• [TEXT PASSAGE]
__________
# Removing dried on mud (clay) after hunting



## Baked Bean (26 December 2008)

Can anyone suggest good ways to remove dried on mud from hunters once they return from hunting?


----------



## _April_ (26 December 2008)

Clay is a nightmare isn't it!  
Tara comes in every day from the field coated in it.   Hope yours isn't grey like she is 

To be honest I just use a dandy brush and elbow grease (doesn't work on the pink/peach tinge that is left though!).

Will be interesting to see if anyone else has any other suggestions for us


----------



## michaelj (26 December 2008)

I'd use a plastic curry comb!


----------



## Beccaeve (26 December 2008)

Clay is a nightmare isn't it!  
Tara comes in every day from the field coated in it.   Hope yours isn't grey like she is 

To be honest I just use a dandy brush and elbow grease (doesn't work on the pink/peach tinge that is left though!).

Will be interesting to see if anyone else has any other suggestions for us 

Click to expand...


Ditto. My grey spends winter with a funny orange tint!!  I think somedays she thinks shes a chesnut


----------



## Baked Bean (26 December 2008)

Thanks guys but this horse is clipped out and the mud sticks to his belly and legs, not good places to use dandy brush or curry combs !!


----------



## proudwilliam (26 December 2008)

I wonder if you put a thin layer of baby oil/pigoil on before you start.
We use a hot shower to clean off the mud BUT we are not a clay area


----------



## _Acolyte_ (26 December 2008)

How about a cactus cloth?  I used to use one on my fussy TBxID when he was clipped, got the dried mud off a treat but didnt seem to be as harsh as a brush/curry comb


----------



## Spyda (26 December 2008)

I was going to suggest the same!

I turn mine out with a layer of Pig oil or liquid parafin applied to their lower legs (but I am sure higher up would be okay if you're galloping through mud) and the mud simply doesn't stick. Or if it does, not very well, so when it's dried it falls off by itself.  I am sure if you used one of these on your horse's legs and tummy before hunting, in future, you'll find it really helps with cleaning up afterwards.  You should not have resort to anything more than a fairly bristly body brush.


----------



## Baked Bean (26 December 2008)

Cheers, I was already thinking along those lines, (cactus cloth)  great suggestion!

The liquid parrafin -  pig oil idea is genius, will definitely give that a go next time he goes out!  

BTW, where do you get pig oil and what's special about it? 

Keep 'em coming guys xxx


----------



## LizzieJ (27 December 2008)

I use liquid paraffin on their legs, belly and tail.  I do often wash them off completely when I get back from hunting with hot water though as this seems the kindest way to get it off.  

I reckon my grey is more apricot roan at this time of year due to the red clay we have round here.


----------



## Karswell (27 December 2008)
__________
• [DATA SEGMENT]
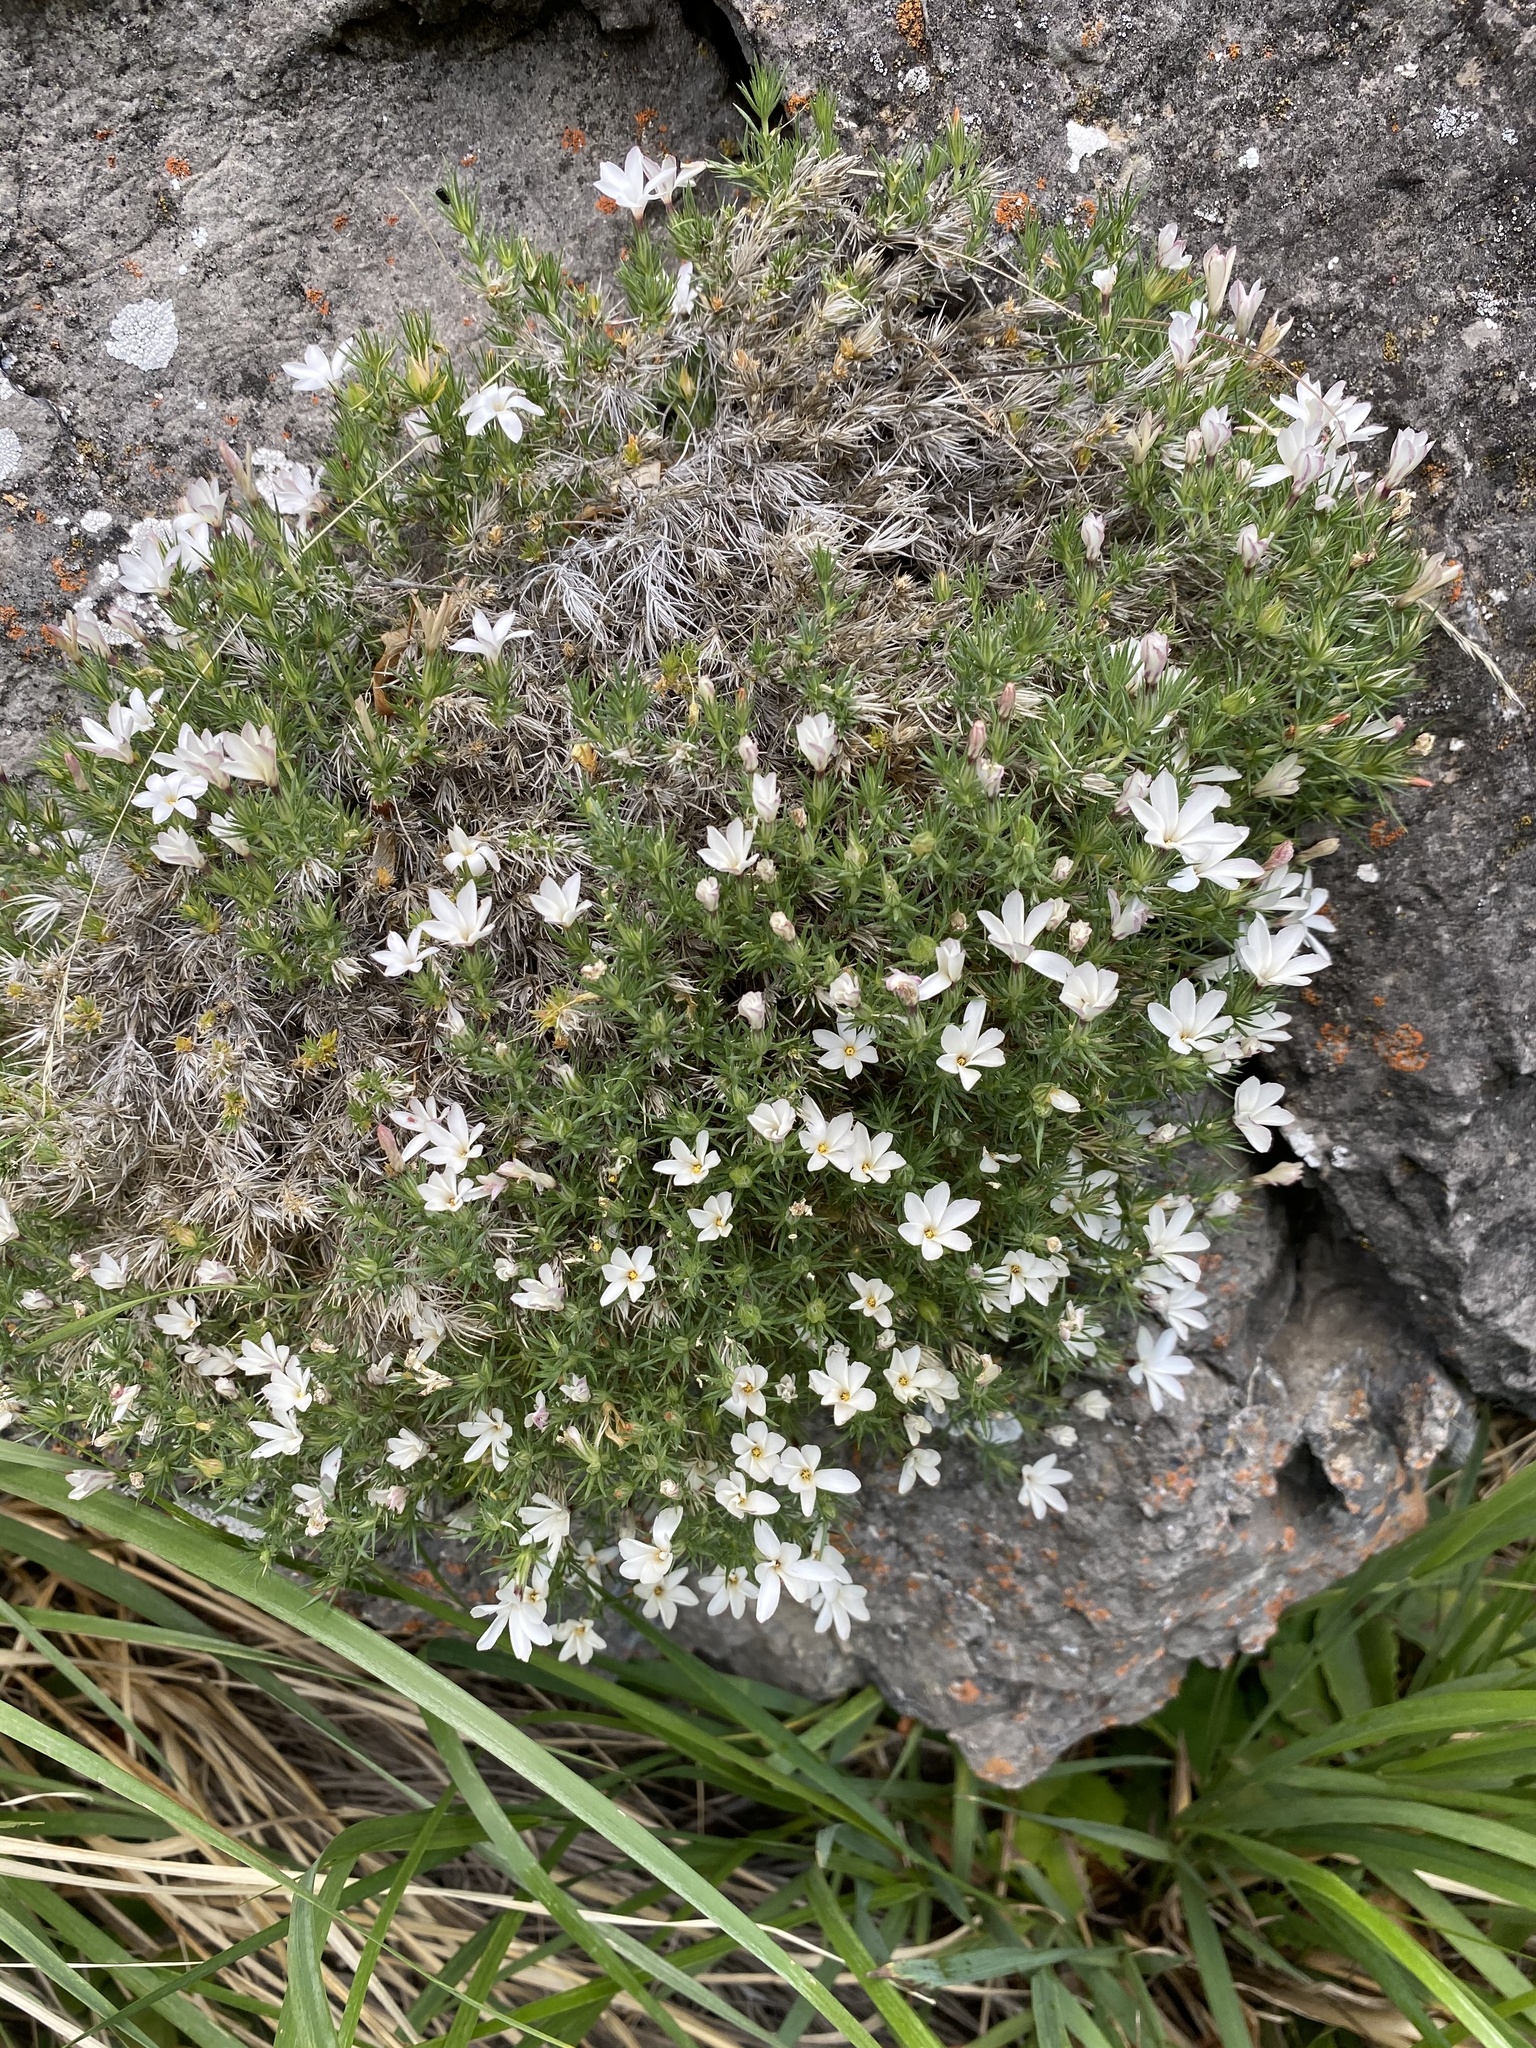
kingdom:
__________
Extend the forum thread on removing dried clay after hunting, picking up right after its final line. The data above are not needed for this exercise.

• [RESULT]
This will horrify some of you.  We hunt in the heaviest clay and have to deal with this problem week in and week out.  Most of us use the hosepipe and the horses don't seem to mind too much.  For the mud under the belly, I hose down thoroughly and then use the sweat scraper then the hose again.  Repeat until clean.  Incidently mud fever is virtually unheard of.

In the old days I waited until the horse was dry and then spent upto an hour using dandy brushes, straw, curry combs etc trying to get the mud off.  I never felt I did a particularly good job and the horse certainly didn't appreciate being bothered when all he wanted to do was wind down.


----------



## CrazyMare (27 December 2008)

I second the hose! Mine is grey and only 13.1h so we do get coated! I have some impressive pictures where only the saddle patch is white when we get home!!!!

I just take her into the washbox, hose the worst off, use warm water for her face and ears (or she won't let me do it the next time!!) then put her in her thermatex neck and rug and leave her to chill out.


----------



## SpruceRI (27 December 2008)

I use a metal American curry comb, one of the round ones. I used to use that on a thin coated ID x TB and she didnt' mind.  It's a bit awkward round the boney bits but as long as you're gentle it's OK.


----------



## Baked Bean (27 December 2008)

Crazy Mare - are you pics uploadable? I'd love to see them!!


----------



## LizzieJ (27 December 2008)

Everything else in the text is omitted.